Johan Nilsson wrote:
> K. Noel Belcourt wrote:
>> In our projects, we find the bjam startup time (the time for the
>> first build action to run) can be very lengthy (anywhere from 2-6
>> minutes or more, on fast hardware with all source files located on
>> local disks). This is entirely due to the size of our projects, the
>> large numbers of files involved, and we accept this. But one of our
>> more common development use cases occurs where a developer repeatedly
>> edits the same small number of files, then builds and debugs their
>> changes, and then repeats the cycle. In this development model, the
>> developer isn't altering any dependencies so the exact same set of
>> files are compiled and linked each time, with no changes to include
>> or library paths, or anything.

There's already such an option. Which is now buggy because the response
file feature.

> I've brought up the subject in this mailing list some time ago (but can't
> find the actual posts in the archive).
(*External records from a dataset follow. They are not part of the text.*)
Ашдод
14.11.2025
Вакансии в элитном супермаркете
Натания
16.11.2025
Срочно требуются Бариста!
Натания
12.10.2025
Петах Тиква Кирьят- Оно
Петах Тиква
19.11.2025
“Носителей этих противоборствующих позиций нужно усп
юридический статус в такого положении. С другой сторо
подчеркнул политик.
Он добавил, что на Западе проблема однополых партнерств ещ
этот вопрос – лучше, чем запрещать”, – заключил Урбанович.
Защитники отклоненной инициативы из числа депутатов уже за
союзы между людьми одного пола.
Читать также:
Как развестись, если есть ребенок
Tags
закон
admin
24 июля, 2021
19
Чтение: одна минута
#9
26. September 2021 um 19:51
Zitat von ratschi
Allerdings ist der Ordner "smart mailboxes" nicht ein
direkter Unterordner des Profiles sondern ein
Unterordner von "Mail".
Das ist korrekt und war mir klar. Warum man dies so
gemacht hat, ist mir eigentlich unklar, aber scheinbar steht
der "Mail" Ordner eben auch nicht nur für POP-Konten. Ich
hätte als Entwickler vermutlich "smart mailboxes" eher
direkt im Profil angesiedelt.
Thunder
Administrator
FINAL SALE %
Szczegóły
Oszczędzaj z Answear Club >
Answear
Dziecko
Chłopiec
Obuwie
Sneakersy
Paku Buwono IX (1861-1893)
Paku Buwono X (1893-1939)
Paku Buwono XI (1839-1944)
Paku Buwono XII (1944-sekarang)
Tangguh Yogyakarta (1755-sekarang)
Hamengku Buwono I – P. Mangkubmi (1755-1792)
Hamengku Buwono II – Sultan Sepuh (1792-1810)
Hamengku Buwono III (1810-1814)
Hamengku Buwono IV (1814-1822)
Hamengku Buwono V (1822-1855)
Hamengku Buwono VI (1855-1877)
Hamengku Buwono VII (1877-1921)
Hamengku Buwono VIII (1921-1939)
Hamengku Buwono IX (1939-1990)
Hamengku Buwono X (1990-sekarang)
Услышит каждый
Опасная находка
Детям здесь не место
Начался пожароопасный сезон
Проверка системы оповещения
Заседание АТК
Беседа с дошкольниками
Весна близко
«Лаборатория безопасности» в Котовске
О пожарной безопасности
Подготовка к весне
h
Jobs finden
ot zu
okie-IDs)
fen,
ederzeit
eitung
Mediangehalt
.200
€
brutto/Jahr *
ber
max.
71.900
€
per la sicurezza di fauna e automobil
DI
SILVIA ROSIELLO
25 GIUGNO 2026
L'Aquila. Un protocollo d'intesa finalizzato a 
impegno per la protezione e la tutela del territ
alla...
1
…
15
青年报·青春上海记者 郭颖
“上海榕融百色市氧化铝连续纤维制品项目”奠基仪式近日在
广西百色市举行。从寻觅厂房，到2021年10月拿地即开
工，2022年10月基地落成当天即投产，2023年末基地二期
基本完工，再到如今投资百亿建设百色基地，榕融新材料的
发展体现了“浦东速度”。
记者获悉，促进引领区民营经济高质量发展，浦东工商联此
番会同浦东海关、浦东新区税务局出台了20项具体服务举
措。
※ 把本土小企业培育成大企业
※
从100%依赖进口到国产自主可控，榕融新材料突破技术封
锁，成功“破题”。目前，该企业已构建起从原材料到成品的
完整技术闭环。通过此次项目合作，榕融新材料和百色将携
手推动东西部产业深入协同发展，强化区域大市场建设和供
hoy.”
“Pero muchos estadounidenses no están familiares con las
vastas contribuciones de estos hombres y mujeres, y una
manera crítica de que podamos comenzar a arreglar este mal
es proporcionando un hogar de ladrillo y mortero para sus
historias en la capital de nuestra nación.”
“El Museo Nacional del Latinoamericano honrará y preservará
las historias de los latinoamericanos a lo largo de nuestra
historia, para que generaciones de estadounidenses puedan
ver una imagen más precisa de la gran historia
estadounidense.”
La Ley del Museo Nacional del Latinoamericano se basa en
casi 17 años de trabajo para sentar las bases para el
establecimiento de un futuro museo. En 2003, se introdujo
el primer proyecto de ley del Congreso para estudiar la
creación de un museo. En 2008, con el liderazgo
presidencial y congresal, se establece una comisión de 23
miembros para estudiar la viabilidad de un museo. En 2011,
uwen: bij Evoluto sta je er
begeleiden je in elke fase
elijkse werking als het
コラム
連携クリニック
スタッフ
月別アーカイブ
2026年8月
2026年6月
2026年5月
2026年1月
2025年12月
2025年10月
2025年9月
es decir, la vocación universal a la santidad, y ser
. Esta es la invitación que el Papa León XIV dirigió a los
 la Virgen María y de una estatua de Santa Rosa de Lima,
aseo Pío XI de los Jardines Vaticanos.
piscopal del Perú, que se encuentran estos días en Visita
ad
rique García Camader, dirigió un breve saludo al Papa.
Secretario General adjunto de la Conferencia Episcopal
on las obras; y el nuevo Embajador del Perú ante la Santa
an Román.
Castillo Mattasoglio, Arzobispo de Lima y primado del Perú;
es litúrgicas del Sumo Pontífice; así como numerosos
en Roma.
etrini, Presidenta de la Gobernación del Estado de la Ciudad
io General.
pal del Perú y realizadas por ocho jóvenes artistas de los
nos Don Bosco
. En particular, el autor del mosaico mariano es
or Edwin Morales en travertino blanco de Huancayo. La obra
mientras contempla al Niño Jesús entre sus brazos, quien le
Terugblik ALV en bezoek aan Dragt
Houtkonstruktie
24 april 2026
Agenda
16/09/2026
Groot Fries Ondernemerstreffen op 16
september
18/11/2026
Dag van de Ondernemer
IIRC, what I was asking for was the
> ability to limit the header scanning to e.g. the "immediate" include
> directories.
>
> I also seem to remember some discussion about the more complex scenario of
> having a dedicated "bjam daemon" running in the background and continously
> updating the dependency information for certain projects.

And those discussions I likely pointed out that it's not the dependency
scanning that is slow. Currently the slow part is the string
manipulations, i.e. memory usage, which things like feature propagation
and manipulations that BBv2 does aggravates.